Data listing:
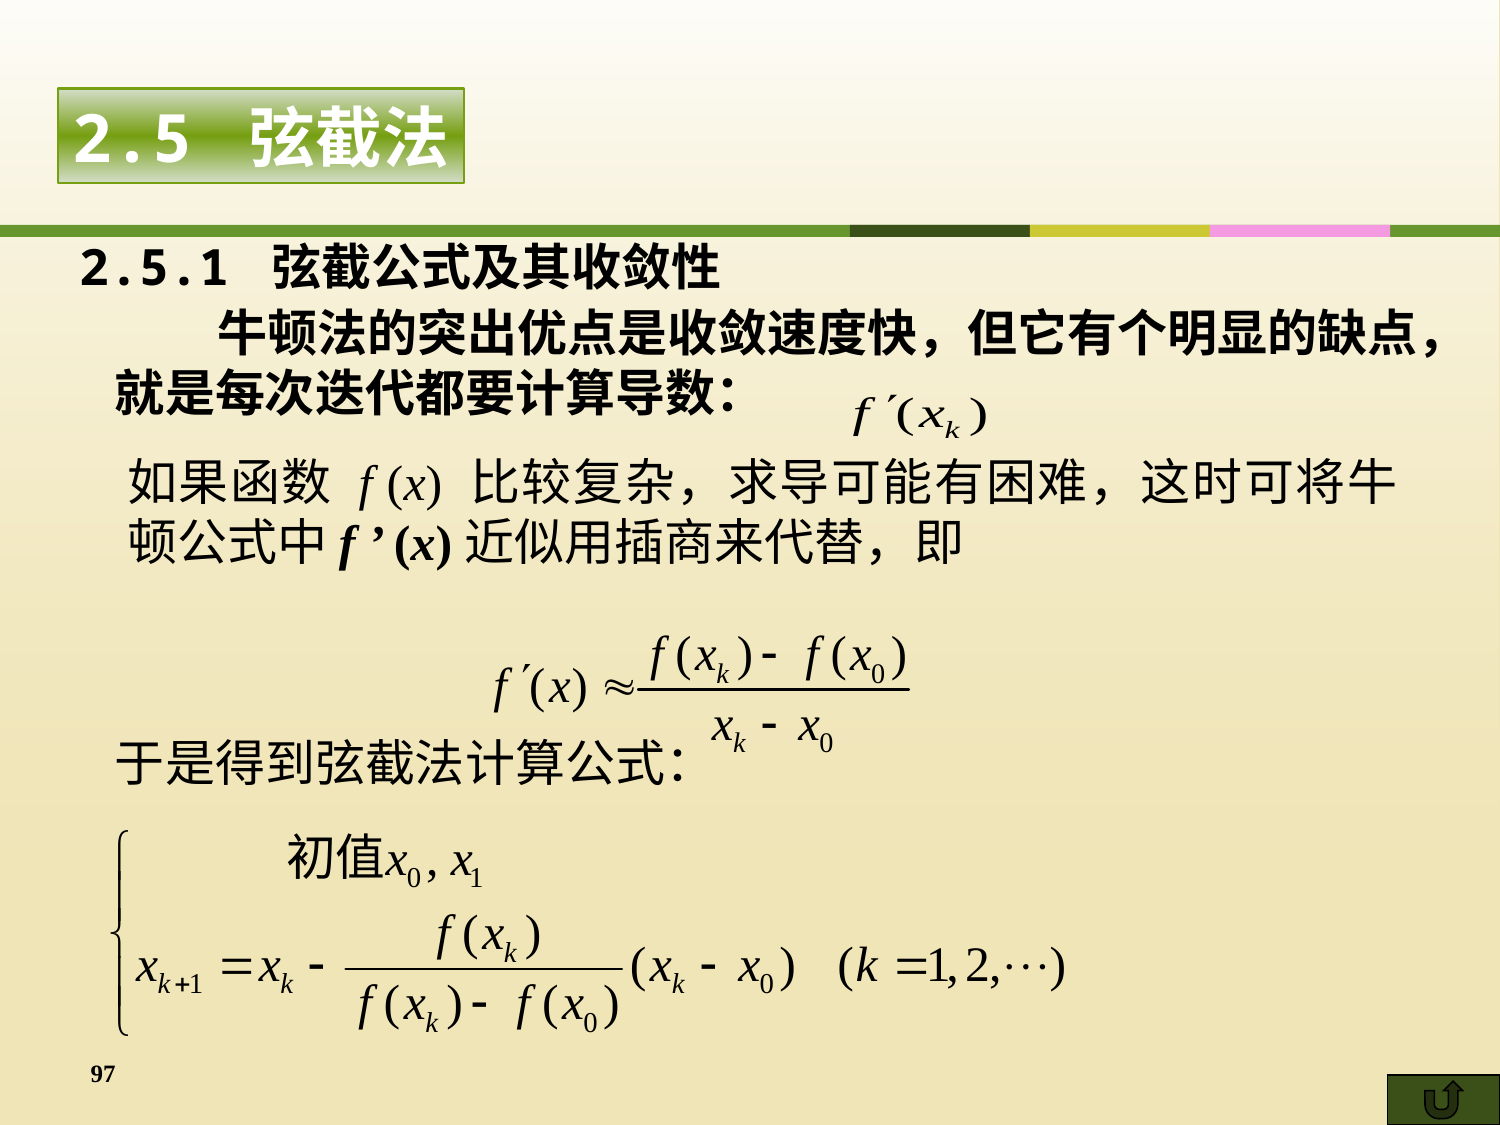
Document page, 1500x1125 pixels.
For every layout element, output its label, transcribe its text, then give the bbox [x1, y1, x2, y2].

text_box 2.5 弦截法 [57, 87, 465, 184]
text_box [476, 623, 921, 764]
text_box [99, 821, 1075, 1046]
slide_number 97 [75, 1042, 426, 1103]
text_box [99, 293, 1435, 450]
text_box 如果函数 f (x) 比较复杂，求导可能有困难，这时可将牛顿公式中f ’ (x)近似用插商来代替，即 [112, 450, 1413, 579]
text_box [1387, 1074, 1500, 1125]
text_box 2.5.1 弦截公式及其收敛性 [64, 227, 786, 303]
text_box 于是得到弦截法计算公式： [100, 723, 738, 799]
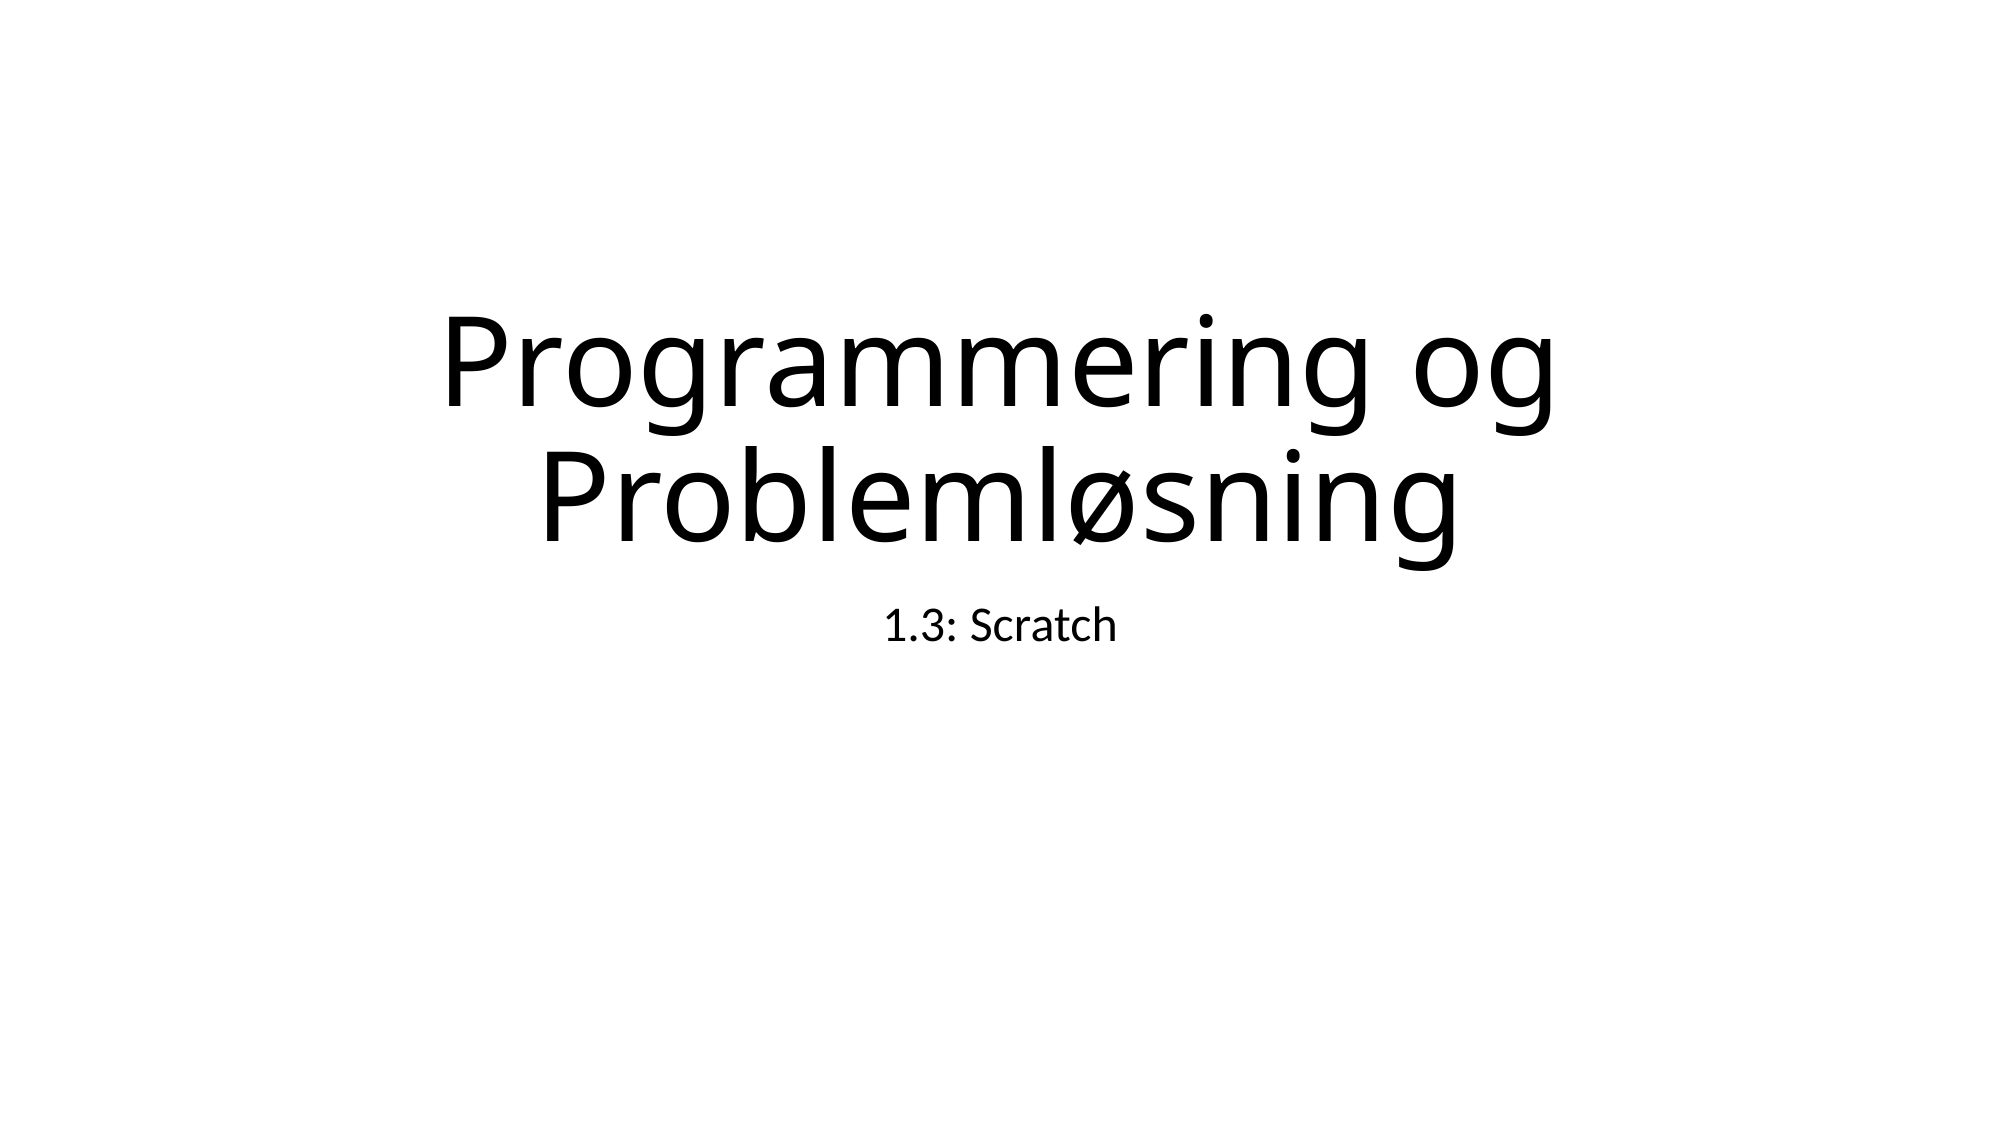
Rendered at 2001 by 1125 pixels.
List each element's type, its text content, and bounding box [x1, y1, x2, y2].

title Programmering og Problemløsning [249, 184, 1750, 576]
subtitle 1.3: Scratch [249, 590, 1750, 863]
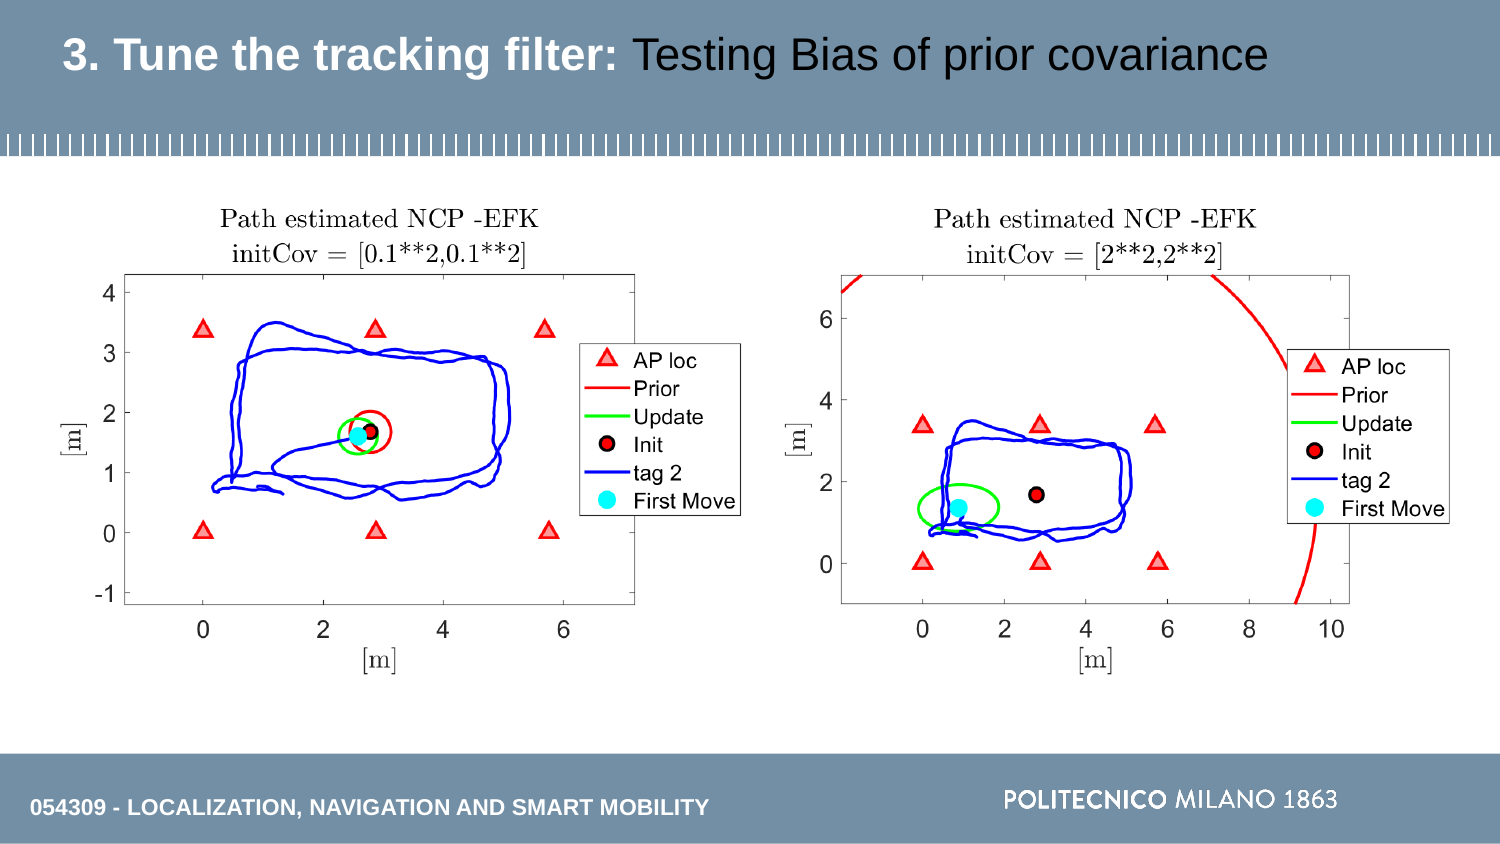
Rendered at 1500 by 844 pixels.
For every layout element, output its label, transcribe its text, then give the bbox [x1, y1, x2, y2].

How to complete this task: Copy out the full material exactly. Pictures should not appear in it.

Response:
Document page, 1500x1125 pixels.
For every layout element, output its label, transcribe its text, then give the bbox [x1, y1, x2, y2].

text_box 2.5 弦截法 [57, 87, 465, 184]
text_box [476, 623, 921, 764]
text_box [99, 821, 1075, 1046]
slide_number 97 [75, 1042, 426, 1103]
text_box [99, 293, 1435, 450]
text_box 如果函数 f (x) 比较复杂，求导可能有困难，这时可将牛顿公式中f ’ (x)近似用插商来代替，即 [112, 450, 1413, 579]
text_box [1387, 1074, 1500, 1125]
text_box 2.5.1 弦截公式及其收敛性 [64, 227, 786, 303]
text_box 于是得到弦截法计算公式： [100, 723, 738, 799]
Rendered at 2001 by 1125 pixels.
List each element's type, its text content, and bounding box [x1, y1, x2, y2].

title Programmering og Problemløsning [249, 184, 1750, 576]
subtitle 1.3: Scratch [249, 590, 1750, 863]
Rendered at 1500 by 844 pixels.
For every layout element, output its label, transcribe its text, then give the bbox [x1, y1, x2, y2].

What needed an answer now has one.